▸ DESCRIPTION OF THE TASK
Below are the records; retype each one exactly.
***** STUDY MATERIAL *****
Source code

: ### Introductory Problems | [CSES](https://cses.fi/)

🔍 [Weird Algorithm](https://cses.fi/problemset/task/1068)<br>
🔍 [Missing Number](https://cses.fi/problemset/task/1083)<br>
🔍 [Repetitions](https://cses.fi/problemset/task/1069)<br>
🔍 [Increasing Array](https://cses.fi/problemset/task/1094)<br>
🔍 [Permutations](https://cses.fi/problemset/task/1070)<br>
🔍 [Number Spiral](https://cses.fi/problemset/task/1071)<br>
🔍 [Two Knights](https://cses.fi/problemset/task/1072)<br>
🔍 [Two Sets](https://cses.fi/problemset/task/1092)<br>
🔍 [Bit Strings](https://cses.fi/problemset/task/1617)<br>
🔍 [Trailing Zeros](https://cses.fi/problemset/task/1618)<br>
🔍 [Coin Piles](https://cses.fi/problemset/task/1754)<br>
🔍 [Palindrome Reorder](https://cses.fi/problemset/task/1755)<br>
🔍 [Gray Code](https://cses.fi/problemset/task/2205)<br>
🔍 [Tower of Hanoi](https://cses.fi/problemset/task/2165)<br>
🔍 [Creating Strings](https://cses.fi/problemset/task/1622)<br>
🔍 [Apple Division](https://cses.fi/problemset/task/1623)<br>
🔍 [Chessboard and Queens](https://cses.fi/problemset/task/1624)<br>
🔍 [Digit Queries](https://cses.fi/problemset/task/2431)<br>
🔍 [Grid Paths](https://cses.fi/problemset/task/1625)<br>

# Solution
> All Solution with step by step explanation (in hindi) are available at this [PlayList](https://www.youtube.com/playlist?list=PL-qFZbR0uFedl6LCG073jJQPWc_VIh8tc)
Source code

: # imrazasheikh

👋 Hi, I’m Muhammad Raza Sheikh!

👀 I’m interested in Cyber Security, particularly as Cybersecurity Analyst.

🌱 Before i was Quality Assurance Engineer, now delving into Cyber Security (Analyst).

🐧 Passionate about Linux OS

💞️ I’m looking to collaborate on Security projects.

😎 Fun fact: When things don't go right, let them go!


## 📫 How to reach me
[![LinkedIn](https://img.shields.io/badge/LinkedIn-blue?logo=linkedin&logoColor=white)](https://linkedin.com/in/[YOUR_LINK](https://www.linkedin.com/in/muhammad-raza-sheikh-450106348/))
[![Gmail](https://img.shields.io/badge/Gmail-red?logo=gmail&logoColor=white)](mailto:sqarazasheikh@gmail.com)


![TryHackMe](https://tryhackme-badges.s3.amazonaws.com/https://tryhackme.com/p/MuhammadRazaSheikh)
*****
▸ RESULT BELOW
Source code

: ### Introductory Problems | [CSES](https://cses.fi/)

🔍 [Weird Algorithm](https://cses.fi/problemset/task/1068)<br>
🔍 [Missing Number](https://cses.fi/problemset/task/1083)<br>
🔍 [Repetitions](https://cses.fi/problemset/task/1069)<br>
🔍 [Increasing Array](https://cses.fi/problemset/task/1094)<br>
🔍 [Permutations](https://cses.fi/problemset/task/1070)<br>
🔍 [Number Spiral](https://cses.fi/problemset/task/1071)<br>
🔍 [Two Knights](https://cses.fi/problemset/task/1072)<br>
🔍 [Two Sets](https://cses.fi/problemset/task/1092)<br>
🔍 [Bit Strings](https://cses.fi/problemset/task/1617)<br>
🔍 [Trailing Zeros](https://cses.fi/problemset/task/1618)<br>
🔍 [Coin Piles](https://cses.fi/problemset/task/1754)<br>
🔍 [Palindrome Reorder](https://cses.fi/problemset/task/1755)<br>
🔍 [Gray Code](https://cses.fi/problemset/task/2205)<br>
🔍 [Tower of Hanoi](https://cses.fi/problemset/task/2165)<br>
🔍 [Creating Strings](https://cses.fi/problemset/task/1622)<br>
🔍 [Apple Division](https://cses.fi/problemset/task/1623)<br>
🔍 [Chessboard and Queens](https://cses.fi/problemset/task/1624)<br>
🔍 [Digit Queries](https://cses.fi/problemset/task/2431)<br>
🔍 [Grid Paths](https://cses.fi/problemset/task/1625)<br>

# Solution
> All Solution with step by step explanation (in hindi) are available at this [PlayList](https://www.youtube.com/playlist?list=PL-qFZbR0uFedl6LCG073jJQPWc_VIh8tc)
Source code

: # imrazasheikh

👋 Hi, I’m Muhammad Raza Sheikh!

👀 I’m interested in Cyber Security, particularly as Cybersecurity Analyst.

🌱 Before i was Quality Assurance Engineer, now delving into Cyber Security (Analyst).

🐧 Passionate about Linux OS

💞️ I’m looking to collaborate on Security projects.

😎 Fun fact: When things don't go right, let them go!


## 📫 How to reach me
[![LinkedIn](https://img.shields.io/badge/LinkedIn-blue?logo=linkedin&logoColor=white)](https://linkedin.com/in/[YOUR_LINK](https://www.linkedin.com/in/muhammad-raza-sheikh-450106348/))
[![Gmail](https://img.shields.io/badge/Gmail-red?logo=gmail&logoColor=white)](mailto:sqarazasheikh@gmail.com)


![TryHackMe](https://tryhackme-badges.s3.amazonaws.com/https://tryhackme.com/p/MuhammadRazaSheikh)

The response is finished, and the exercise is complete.